The term "chemical family" has been adapted from the NIST database on high temperature ceramic superconductors. The chemical family is a specification derived from the principal elements in the chemical composition; for example, Al₂O₃ belongs to the Al-O family. This specification is particularly useful as a collective designation of a series of related, possibly nonstoichiometric, compositions such as Al-Si-O for mullite (Al_4+2xSi_2-2xO_10-x). A modified specification is used for composite materials; for example, an alumina matrix material with silicon carbide whisker inclusions belongs to the Al-O:SiC family.

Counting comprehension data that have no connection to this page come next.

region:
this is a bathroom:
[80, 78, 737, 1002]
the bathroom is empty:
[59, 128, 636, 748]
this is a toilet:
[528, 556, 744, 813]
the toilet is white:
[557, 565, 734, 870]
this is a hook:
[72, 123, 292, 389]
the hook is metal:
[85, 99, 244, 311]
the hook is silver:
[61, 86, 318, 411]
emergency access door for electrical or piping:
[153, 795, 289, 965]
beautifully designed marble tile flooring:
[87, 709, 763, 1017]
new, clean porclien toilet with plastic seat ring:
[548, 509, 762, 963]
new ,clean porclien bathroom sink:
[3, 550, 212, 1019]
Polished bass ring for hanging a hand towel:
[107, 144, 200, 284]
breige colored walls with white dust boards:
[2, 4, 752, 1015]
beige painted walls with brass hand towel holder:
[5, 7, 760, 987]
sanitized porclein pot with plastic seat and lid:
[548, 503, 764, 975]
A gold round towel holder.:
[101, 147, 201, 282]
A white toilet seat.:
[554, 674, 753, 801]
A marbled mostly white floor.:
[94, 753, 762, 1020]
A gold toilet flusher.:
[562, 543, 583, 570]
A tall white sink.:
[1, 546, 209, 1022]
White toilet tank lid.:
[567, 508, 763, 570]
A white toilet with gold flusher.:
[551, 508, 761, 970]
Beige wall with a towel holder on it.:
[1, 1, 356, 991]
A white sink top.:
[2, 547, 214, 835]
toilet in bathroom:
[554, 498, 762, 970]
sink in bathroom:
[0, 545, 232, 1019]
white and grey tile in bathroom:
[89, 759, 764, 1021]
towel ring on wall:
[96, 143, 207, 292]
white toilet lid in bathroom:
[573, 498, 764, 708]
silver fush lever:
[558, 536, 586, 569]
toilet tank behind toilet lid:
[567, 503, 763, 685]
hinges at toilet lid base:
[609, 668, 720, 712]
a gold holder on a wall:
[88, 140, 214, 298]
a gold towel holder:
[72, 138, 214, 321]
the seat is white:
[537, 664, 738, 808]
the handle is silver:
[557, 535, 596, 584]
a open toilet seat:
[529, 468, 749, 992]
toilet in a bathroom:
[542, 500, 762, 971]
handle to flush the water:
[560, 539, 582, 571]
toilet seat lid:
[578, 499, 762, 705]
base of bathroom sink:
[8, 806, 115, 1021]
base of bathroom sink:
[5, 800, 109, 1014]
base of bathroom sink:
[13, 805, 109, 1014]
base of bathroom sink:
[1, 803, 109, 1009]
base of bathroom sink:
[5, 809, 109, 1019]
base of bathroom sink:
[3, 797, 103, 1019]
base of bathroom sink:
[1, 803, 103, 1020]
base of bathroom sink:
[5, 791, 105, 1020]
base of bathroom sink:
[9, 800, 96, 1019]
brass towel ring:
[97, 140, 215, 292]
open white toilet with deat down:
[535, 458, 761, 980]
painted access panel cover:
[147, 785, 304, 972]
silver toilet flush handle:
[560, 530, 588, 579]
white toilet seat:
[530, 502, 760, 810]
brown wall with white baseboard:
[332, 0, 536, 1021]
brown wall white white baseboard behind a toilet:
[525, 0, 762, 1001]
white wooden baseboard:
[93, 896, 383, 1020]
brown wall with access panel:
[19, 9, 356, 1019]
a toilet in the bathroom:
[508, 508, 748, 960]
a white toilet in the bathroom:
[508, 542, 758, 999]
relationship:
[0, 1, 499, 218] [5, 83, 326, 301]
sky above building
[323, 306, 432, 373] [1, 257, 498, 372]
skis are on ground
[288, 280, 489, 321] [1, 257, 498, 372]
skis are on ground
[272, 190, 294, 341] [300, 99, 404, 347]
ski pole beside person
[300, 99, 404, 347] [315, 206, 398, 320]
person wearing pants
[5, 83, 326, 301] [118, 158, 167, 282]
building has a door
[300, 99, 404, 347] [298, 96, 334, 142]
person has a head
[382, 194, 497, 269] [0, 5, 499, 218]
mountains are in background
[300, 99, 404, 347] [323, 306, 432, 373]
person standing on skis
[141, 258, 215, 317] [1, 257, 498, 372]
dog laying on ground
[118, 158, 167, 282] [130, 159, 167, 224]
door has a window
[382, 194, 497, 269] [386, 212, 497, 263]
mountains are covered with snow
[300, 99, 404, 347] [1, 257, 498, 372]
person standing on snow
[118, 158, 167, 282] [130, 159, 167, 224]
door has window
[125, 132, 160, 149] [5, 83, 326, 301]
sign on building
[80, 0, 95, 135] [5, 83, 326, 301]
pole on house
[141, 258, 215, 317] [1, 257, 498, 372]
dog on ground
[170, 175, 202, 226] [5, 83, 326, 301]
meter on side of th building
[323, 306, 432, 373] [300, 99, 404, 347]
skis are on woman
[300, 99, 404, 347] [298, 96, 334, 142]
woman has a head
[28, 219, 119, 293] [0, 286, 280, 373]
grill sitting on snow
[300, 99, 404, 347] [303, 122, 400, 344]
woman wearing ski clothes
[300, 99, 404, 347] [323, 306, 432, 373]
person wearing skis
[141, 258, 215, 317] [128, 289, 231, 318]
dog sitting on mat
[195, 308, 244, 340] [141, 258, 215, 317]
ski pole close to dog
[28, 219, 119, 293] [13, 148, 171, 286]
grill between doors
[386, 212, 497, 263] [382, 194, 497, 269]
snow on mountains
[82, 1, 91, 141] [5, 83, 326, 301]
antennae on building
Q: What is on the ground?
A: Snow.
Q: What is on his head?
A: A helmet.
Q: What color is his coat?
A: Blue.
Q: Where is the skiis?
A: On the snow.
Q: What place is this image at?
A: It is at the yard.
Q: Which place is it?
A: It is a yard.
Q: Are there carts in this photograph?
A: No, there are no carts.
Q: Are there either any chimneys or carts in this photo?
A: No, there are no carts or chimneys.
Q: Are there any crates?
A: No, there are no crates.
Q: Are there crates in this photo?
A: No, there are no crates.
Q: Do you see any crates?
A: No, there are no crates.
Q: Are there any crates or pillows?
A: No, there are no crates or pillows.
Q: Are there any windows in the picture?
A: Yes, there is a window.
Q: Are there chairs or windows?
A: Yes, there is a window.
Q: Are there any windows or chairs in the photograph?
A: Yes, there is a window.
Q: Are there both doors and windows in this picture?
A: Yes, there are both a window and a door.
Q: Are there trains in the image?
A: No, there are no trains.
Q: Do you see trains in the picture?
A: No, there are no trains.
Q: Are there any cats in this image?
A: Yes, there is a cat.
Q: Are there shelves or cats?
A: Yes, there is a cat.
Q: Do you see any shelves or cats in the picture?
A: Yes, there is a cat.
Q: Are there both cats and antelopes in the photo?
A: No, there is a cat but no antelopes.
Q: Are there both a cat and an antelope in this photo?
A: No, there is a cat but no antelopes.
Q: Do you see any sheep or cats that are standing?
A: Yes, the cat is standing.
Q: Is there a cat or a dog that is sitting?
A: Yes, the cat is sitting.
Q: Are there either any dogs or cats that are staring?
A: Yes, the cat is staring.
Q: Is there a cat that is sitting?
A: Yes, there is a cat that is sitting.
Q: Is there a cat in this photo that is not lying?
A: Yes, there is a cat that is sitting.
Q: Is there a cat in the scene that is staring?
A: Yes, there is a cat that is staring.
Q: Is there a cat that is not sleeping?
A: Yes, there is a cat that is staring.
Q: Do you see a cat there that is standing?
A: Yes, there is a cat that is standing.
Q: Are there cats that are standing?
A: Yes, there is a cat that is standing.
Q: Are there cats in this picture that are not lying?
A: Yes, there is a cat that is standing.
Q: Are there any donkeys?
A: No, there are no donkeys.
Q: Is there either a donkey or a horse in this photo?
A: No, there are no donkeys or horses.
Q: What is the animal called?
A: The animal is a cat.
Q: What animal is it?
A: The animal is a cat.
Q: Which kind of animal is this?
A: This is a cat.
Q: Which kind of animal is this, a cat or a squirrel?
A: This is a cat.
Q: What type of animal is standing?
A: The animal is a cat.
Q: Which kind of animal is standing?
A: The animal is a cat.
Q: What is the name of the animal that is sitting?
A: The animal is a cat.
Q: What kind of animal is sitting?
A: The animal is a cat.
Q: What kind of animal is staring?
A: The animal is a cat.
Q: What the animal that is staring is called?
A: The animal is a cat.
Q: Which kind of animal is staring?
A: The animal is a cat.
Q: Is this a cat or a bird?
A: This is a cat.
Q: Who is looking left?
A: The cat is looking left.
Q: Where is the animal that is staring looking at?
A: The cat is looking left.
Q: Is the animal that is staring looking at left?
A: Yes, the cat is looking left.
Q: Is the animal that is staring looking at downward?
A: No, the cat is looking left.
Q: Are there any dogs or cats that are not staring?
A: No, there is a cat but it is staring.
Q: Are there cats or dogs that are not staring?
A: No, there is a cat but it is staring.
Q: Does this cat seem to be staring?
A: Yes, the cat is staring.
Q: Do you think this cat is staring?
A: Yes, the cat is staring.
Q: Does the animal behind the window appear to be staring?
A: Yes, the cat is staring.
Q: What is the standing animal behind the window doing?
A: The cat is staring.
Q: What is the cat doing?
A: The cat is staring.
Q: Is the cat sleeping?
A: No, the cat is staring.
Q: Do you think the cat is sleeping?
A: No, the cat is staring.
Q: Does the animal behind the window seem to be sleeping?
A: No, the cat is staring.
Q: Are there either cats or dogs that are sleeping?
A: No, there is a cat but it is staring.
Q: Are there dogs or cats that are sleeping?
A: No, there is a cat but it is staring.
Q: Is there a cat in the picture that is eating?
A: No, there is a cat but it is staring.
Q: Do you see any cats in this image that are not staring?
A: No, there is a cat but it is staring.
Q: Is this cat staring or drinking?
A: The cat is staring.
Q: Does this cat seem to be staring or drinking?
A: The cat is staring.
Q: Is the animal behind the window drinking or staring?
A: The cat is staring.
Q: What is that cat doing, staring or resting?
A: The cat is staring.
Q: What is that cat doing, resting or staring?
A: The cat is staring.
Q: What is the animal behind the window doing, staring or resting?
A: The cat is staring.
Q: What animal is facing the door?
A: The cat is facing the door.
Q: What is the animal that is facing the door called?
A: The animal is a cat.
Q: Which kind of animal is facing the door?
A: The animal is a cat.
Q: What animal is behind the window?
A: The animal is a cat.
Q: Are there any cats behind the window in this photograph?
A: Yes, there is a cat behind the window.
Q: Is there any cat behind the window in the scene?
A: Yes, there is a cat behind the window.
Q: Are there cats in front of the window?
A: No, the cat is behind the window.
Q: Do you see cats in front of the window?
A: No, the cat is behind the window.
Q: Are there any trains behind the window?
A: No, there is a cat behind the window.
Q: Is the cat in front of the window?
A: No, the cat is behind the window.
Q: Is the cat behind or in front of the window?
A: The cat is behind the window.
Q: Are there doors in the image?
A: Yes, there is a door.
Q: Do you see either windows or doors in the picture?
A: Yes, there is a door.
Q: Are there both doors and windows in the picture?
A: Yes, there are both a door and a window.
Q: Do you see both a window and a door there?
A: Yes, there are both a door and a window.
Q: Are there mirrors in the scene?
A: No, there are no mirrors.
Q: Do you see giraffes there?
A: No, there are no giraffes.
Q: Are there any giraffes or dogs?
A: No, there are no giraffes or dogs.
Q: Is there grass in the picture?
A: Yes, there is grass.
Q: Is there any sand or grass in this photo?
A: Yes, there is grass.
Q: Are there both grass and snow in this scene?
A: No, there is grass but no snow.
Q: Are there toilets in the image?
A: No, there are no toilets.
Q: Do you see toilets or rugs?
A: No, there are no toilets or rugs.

The Structural Ceramics Database also uses another popular but imprecisely defined term, structure type, for a special purpose. In this database, the structure type specification is used to describe the bulk material as being a single crystal, a polycrystalline material, a noncrystalline (glassy) material, or a mixed material consisting of substantial crystalline and noncrystalline regions. This specification is important, for example, for understanding the anisotropy of certain material properties.

IV. REFERENCES

1. R. G. Munro and C. R. Hubbard, "Property Database for Gas-Fired Applications of Ceramics," American Ceramic Society Bulletin, Vol. 68, pp. 2084-2090 (1989).
2. S. J. Dapkunas, "Ceramic Heat Exchangers," American Ceramic Society Bulletin, Vol. 67, pp. 388-391(1988).
3. V. K. Pujari, D. M. Tracey, M. R. Foley, N. I. Paille, P. J. Pelletier, L. C. Sales, C. A. Willkens and R. L. Yeckley, "Reliable Ceramics for Advanced Heat Engines," American Ceramic Society Bulletin, Vol. 74, No. 4, pp. 86-90 (1995).
4. S. Yang and R. F. Gibson, "Structural Ceramics for Engine Components," Ceramic Industry, Vol. 145, No. 5, pp. 117-121 (1995).
5. L. M. Sheppard, "Challenges Continue for U.S. Advanced Ceramics," Ceramic Industry, Vol. 142, No. 5, pp. 36-39 (1994).
6. Anonymous, "Advanced Ceramics on the Upswing," Ceramic Industry, Vol. 146, No. 9, pp. 37-39 (1996).